Transformations define **how to change data**, but do not execute until an action is called.

- **distinct**

In [9]:
words.distinct().collect()

['name', 'is', 'My', 'Darshil']

- **filter**

In [10]:
words.filter(lambda w: w.startswith("D")).collect()

['Darshil']

- **map**

In [11]:
words2 = words.map(lambda w: (w, w[0], w.startswith("D")))
print(words2.take(3))

[('My', 'M', False), ('name', 'n', False), ('is', 'i', False)]

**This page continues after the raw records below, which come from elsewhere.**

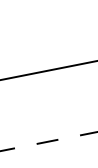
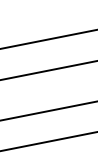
line at (48, 39): none -> present
line at (48, 111): none -> present
line at (49, 141): dashed -> solid
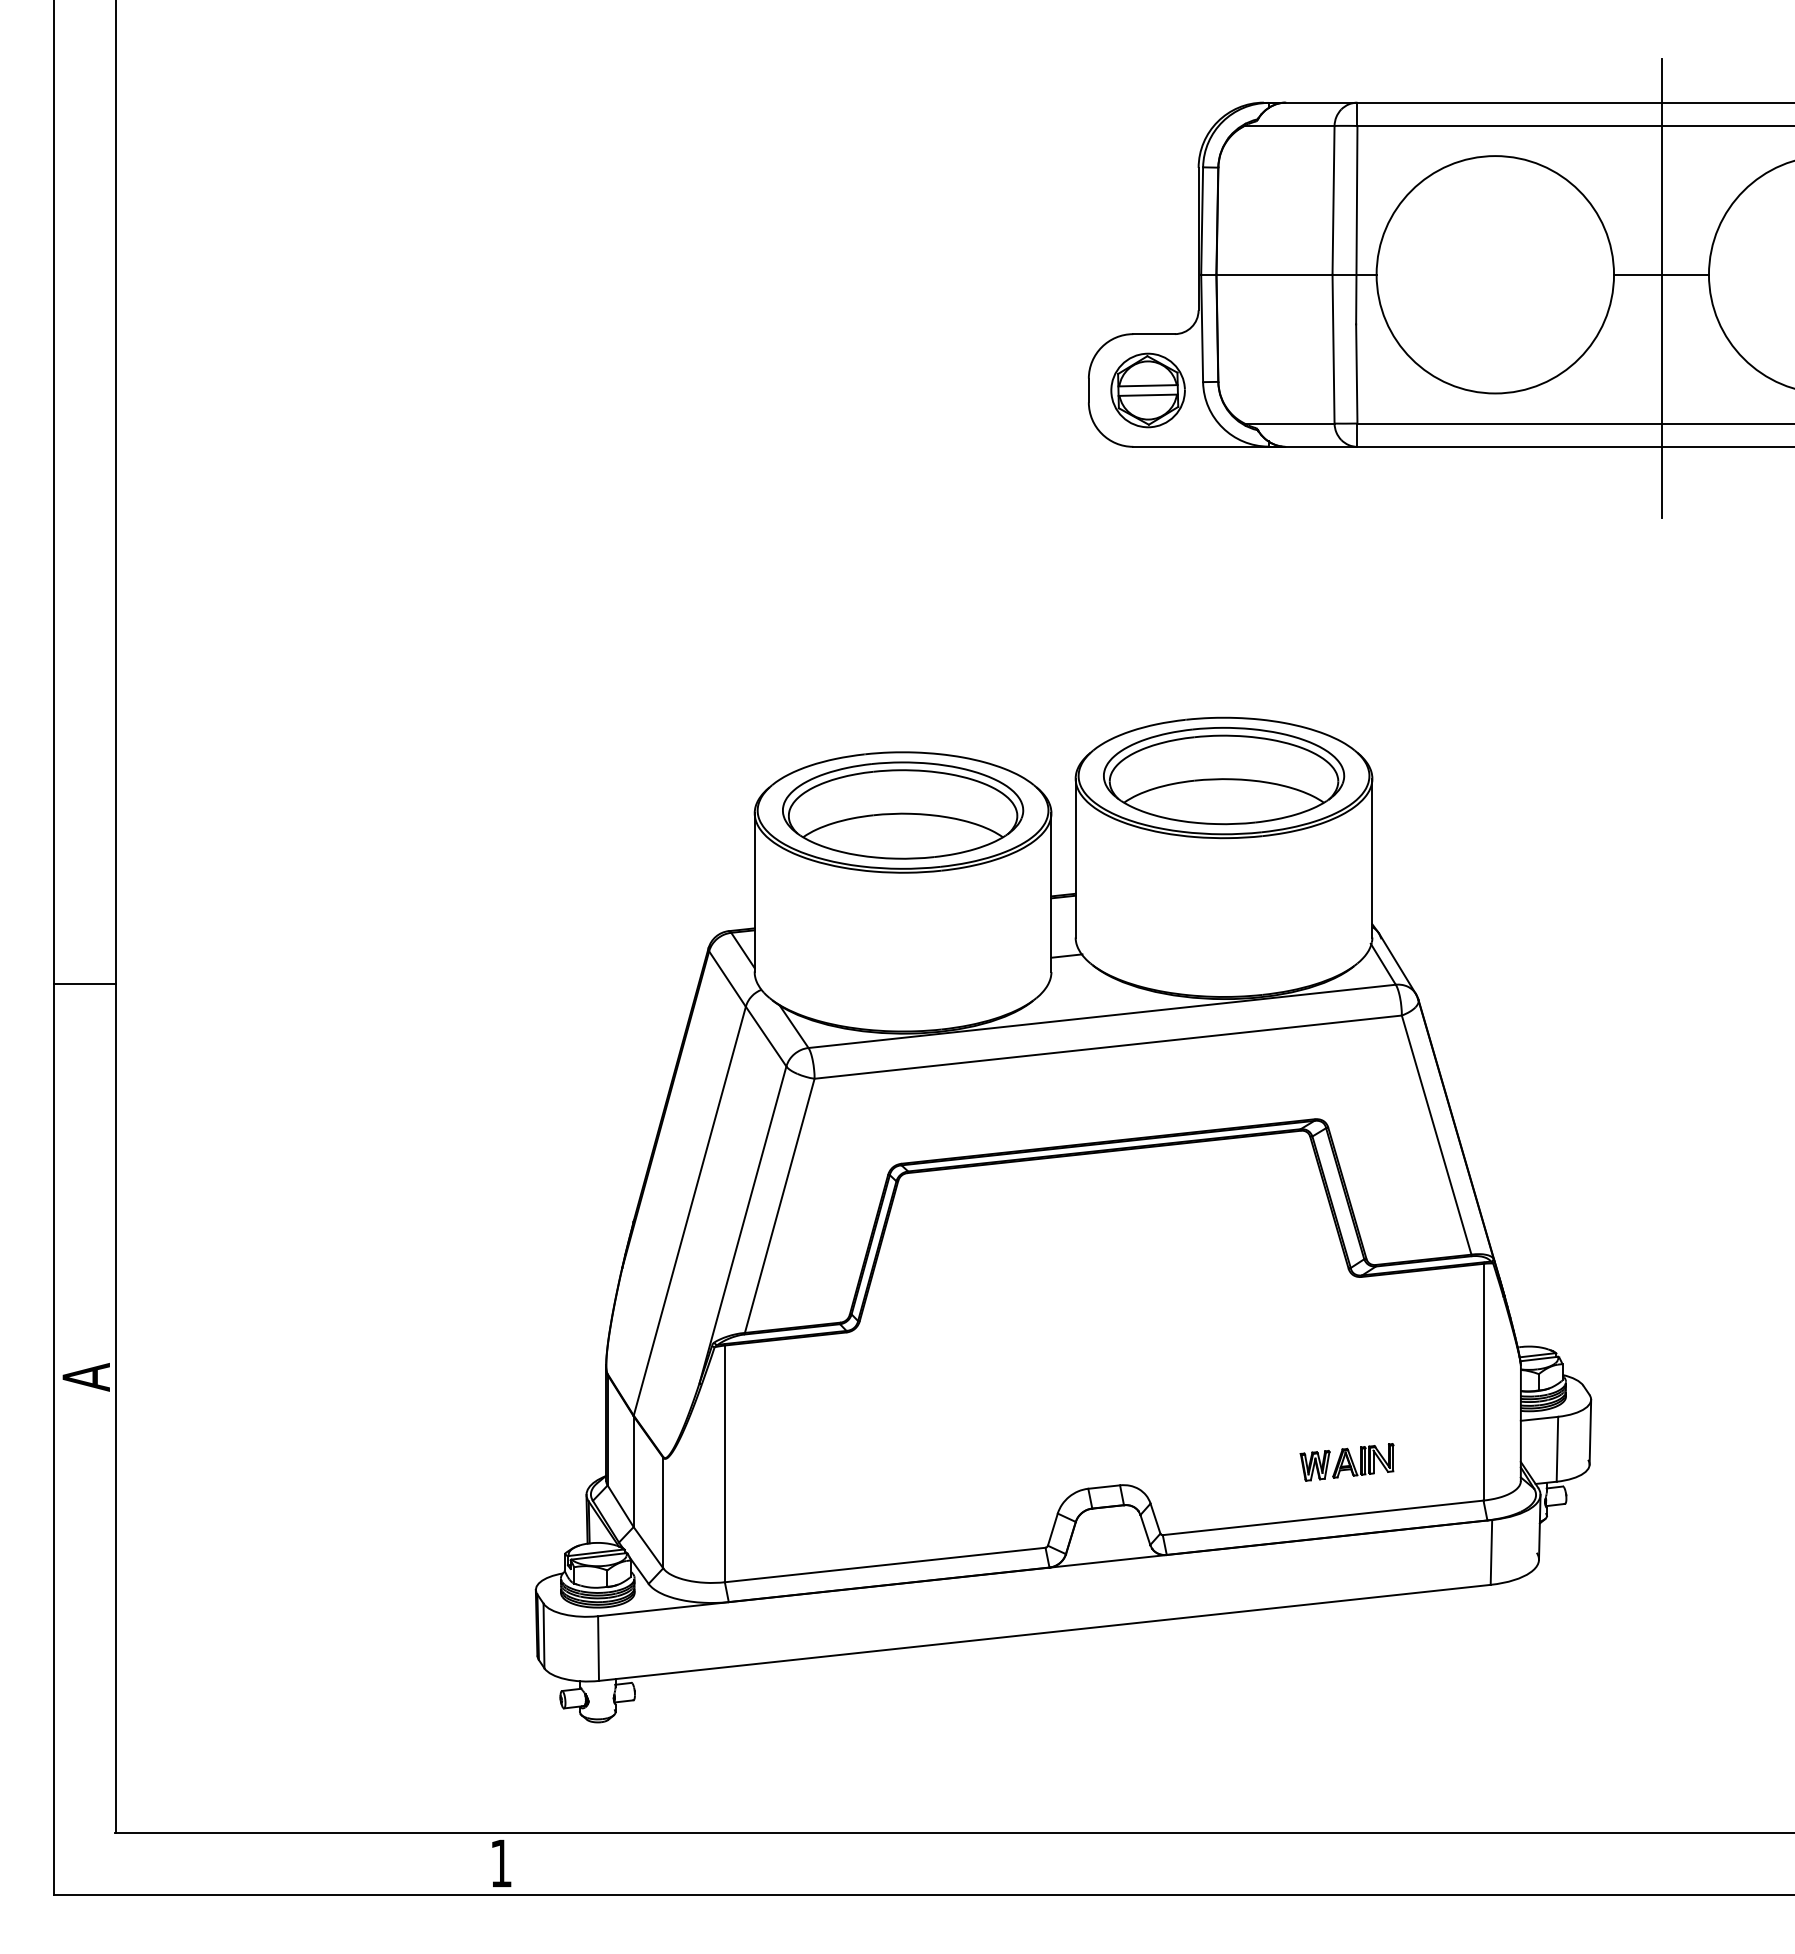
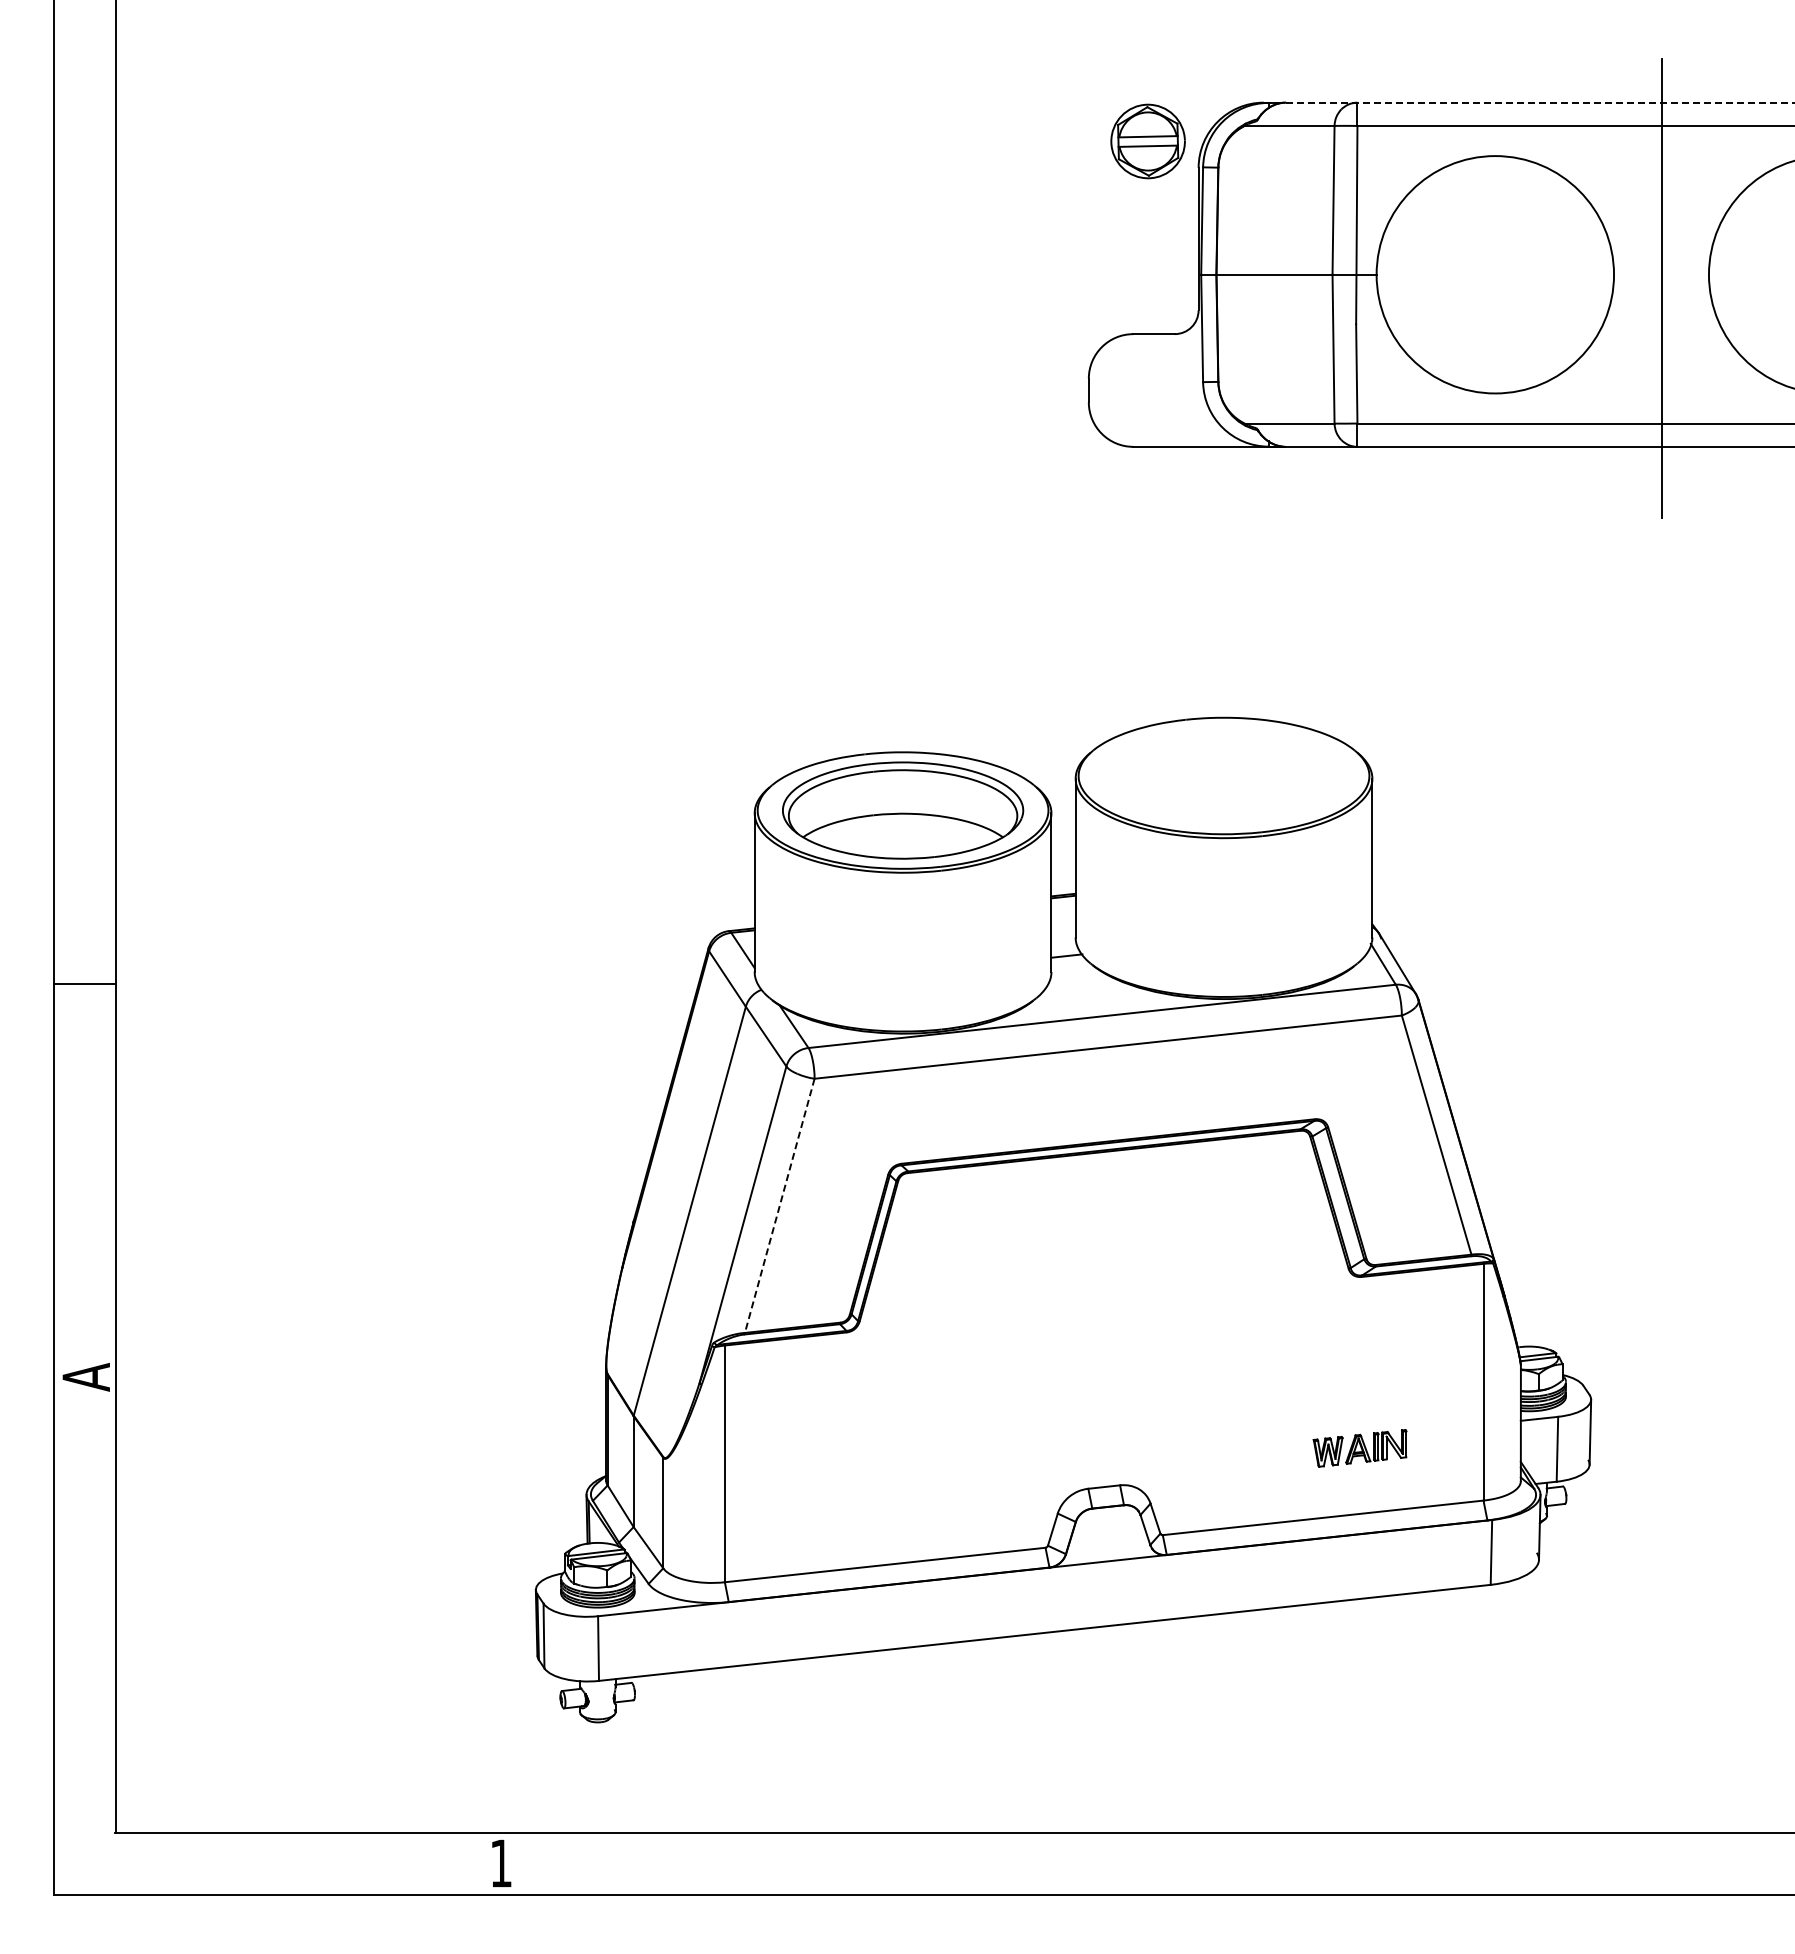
line at (1529, 102): solid -> dashed
line at (1661, 274): present -> none
part at (1147, 390) position: (1147, 390) -> (1147, 141)
part at (1224, 776): present -> none
line at (779, 1205): solid -> dashed
part at (1346, 1462) position: (1346, 1462) -> (1359, 1448)
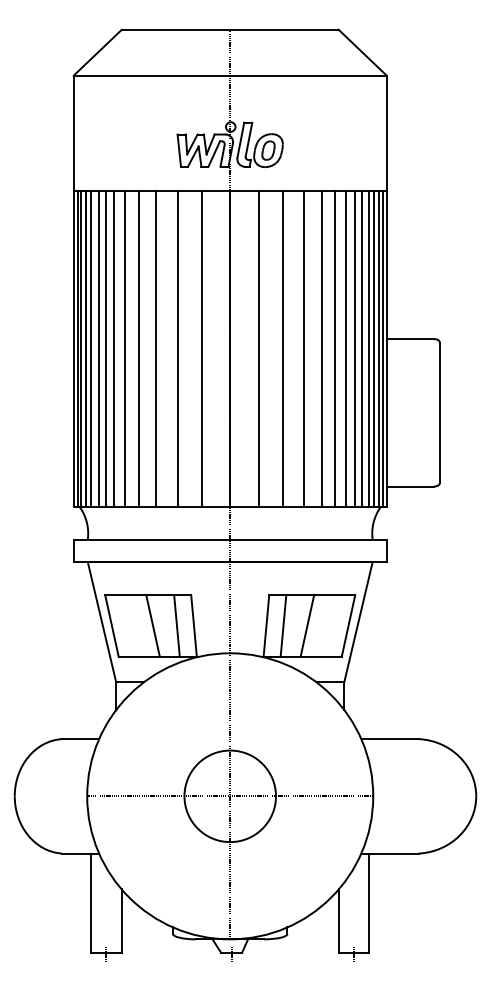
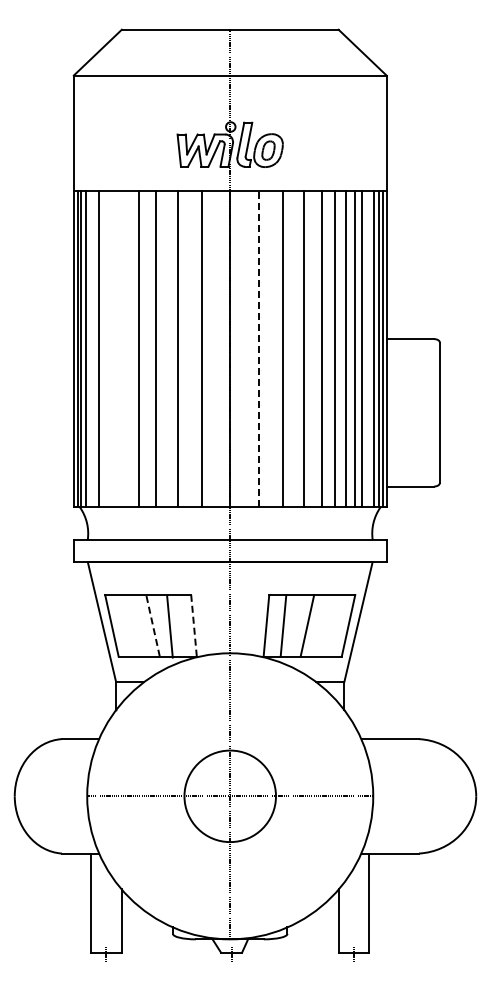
line at (91, 348): present -> none
line at (105, 348): present -> none
line at (114, 348): present -> none
line at (125, 348): present -> none
line at (258, 348): solid -> dashed
line at (368, 348): present -> none
line at (153, 625): solid -> dashed
line at (176, 625) position: (176, 625) -> (169, 626)
line at (194, 625): solid -> dashed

- **flatMap** (expands into multiple outputs)

In [12]:
chars = words.flatMap(lambda w: list(w))
print(chars.take(5))  # ['M','y','n','a','m']

['M', 'y', 'n', 'a', 'm']


- **sortBy**

In [13]:
words.sortBy(lambda w: len(w), ascending=False).take(2)

['Darshil', 'name']

- **randomSplit**<br>
This returns an array of RDDs that you can manipulate individually.

In [14]:
split_rdds = words.randomSplit([0.5, 0.5], seed=42)
print(split_rdds)

[PythonRDD[29] at RDD at PythonRDD.scala:53, PythonRDD[30] at RDD at PythonRDD.scala:53]


---

### 🔎 Step 7: RDD Actions (Eager)

Actions **trigger execution** of transformations.

- **reduce**

In [15]:
nums = spark.sparkContext.parallelize(range(1, 21))
print(nums.reduce(lambda x, y: x + y))  # sum = 210

210


- **count**

In [16]:
print(words.count())

4


- **first**

In [17]:
print(words.first())

My


- **max / min**

In [18]:
print(nums.max())  # 20
print(nums.min())  # 1

20
1


- **take / takeOrdered / top**

In [19]:
print(words.take(5))
print(words.takeOrdered(5))  # lowest sorted
print(words.top(5))          # highest sorted

['My', 'name', 'is', 'Darshil']
['Darshil', 'My', 'is', 'name']
['name', 'is', 'My', 'Darshil']


- **countByValue**

In [20]:
print(words.countByValue())

defaultdict(<class 'int'>, {'My': 1, 'name': 1, 'is': 1, 'Darshil': 1})


- **takeSample**

In [21]:
sample = words.takeSample(withReplacement=True, num=3, seed=10)
print(sample)

['My', 'is', 'name']


---

### 🔎 Step 8: Saving RDDs

**👉 Delete the existing directory: Before calling saveAsTextFile, you can delete the target directory if it exists.**

In [22]:
# Save as text file (each partition -> 1 file)
words.saveAsTextFile("tmp/words_output")

---

### 🔎 Step 9: Special Functions

- **glom()**
    - Converts partitions → arrays (useful for debugging).

In [23]:
print(spark.sparkContext.parallelize(["Hello", "World"], 2).glom().collect())
# [['Hello'], ['World']]

[['Hello'], ['World']]


---

### 🔎 Step 10: Key Insights

- **RDDs = flexible, lower-level control**, but harder to optimize.
- **DataFrames = structured, optimized, easier to use**.
- Best practice:
    - Use **RDDs only when absolutely needed**.
    - For everything else, **use DataFrame / Dataset APIs**.

---

✅ **In simple words:**

RDDs are like Spark's "raw ingredients." They give you complete control, but you lose automatic optimizations. DataFrames are like "ready-to-use recipes." Spark will optimize them for you.